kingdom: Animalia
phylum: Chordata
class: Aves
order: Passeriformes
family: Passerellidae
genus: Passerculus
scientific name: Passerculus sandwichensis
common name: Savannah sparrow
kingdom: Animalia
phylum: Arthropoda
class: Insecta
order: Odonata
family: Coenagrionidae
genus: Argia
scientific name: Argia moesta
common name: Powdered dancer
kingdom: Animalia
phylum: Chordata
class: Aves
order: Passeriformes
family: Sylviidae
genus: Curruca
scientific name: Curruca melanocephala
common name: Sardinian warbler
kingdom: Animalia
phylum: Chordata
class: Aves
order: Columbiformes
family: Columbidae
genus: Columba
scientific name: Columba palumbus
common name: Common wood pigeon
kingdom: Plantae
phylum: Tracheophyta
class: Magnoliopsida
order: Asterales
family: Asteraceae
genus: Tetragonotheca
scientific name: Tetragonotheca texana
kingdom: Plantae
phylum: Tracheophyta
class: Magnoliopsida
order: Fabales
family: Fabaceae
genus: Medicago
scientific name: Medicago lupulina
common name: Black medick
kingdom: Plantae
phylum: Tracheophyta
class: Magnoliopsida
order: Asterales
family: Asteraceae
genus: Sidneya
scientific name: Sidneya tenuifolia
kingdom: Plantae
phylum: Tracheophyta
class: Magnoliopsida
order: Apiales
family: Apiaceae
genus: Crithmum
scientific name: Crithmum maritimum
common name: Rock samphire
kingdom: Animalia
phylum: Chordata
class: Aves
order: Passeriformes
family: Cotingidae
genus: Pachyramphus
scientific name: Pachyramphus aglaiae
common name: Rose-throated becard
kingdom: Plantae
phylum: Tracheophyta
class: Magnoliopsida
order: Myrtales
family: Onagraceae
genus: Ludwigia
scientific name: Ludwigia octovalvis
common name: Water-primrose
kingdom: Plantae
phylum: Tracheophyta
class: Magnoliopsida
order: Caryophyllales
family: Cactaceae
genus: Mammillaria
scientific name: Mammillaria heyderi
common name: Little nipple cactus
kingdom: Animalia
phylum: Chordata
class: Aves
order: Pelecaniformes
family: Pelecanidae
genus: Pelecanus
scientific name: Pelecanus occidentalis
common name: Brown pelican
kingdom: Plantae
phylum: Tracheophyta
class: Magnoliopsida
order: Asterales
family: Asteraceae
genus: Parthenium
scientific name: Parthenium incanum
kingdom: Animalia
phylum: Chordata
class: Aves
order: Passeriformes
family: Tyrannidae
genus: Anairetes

------------------------------------------------------------------------

▶ _What this task involves_
Turn every line from all the entries above into one numbered list, leaving out any blank lines.

▶ _The reply_
1. kingdom: Animalia
2. phylum: Chordata
3. class: Aves
4. order: Passeriformes
5. family: Passerellidae
6. genus: Passerculus
7. scientific name: Passerculus sandwichensis
8. common name: Savannah sparrow
9. kingdom: Animalia
10. phylum: Arthropoda
11. class: Insecta
12. order: Odonata
13. family: Coenagrionidae
14. genus: Argia
15. scientific name: Argia moesta
16. common name: Powdered dancer
17. kingdom: Animalia
18. phylum: Chordata
19. class: Aves
20. order: Passeriformes
21. family: Sylviidae
22. genus: Curruca
23. scientific name: Curruca melanocephala
24. common name: Sardinian warbler
25. kingdom: Animalia
26. phylum: Chordata
27. class: Aves
28. order: Columbiformes
29. family: Columbidae
30. genus: Columba
31. scientific name: Columba palumbus
32. common name: Common wood pigeon
33. kingdom: Plantae
34. phylum: Tracheophyta
35. class: Magnoliopsida
36. order: Asterales
37. family: Asteraceae
38. genus: Tetragonotheca
39. scientific name: Tetragonotheca texana
40. kingdom: Plantae
41. phylum: Tracheophyta
42. class: Magnoliopsida
43. order: Fabales
44. family: Fabaceae
45. genus: Medicago
46. scientific name: Medicago lupulina
47. common name: Black medick
48. kingdom: Plantae
49. phylum: Tracheophyta
50. class: Magnoliopsida
51. order: Asterales
52. family: Asteraceae
53. genus: Sidneya
54. scientific name: Sidneya tenuifolia
55. kingdom: Plantae
56. phylum: Tracheophyta
57. class: Magnoliopsida
58. order: Apiales
59. family: Apiaceae
60. genus: Crithmum
61. scientific name: Crithmum maritimum
62. common name: Rock samphire
63. kingdom: Animalia
64. phylum: Chordata
65. class: Aves
66. order: Passeriformes
67. family: Cotingidae
68. genus: Pachyramphus
69. scientific name: Pachyramphus aglaiae
70. common name: Rose-throated becard
71. kingdom: Plantae
72. phylum: Tracheophyta
73. class: Magnoliopsida
74. order: Myrtales
75. family: Onagraceae
76. genus: Ludwigia
77. scientific name: Ludwigia octovalvis
78. common name: Water-primrose
79. kingdom: Plantae
80. phylum: Tracheophyta
81. class: Magnoliopsida
82. order: Caryophyllales
83. family: Cactaceae
84. genus: Mammillaria
85. scientific name: Mammillaria heyderi
86. common name: Little nipple cactus
87. kingdom: Animalia
88. phylum: Chordata
89. class: Aves
90. order: Pelecaniformes
91. family: Pelecanidae
92. genus: Pelecanus
93. scientific name: Pelecanus occidentalis
94. common name: Brown pelican
95. kingdom: Plantae
96. phylum: Tracheophyta
97. class: Magnoliopsida
98. order: Asterales
99. family: Asteraceae
100. genus: Parthenium
101. scientific name: Parthenium incanum
102. kingdom: Animalia
103. phylum: Chordata
104. class: Aves
105. order: Passeriformes
106. family: Tyrannidae
107. genus: Anairetes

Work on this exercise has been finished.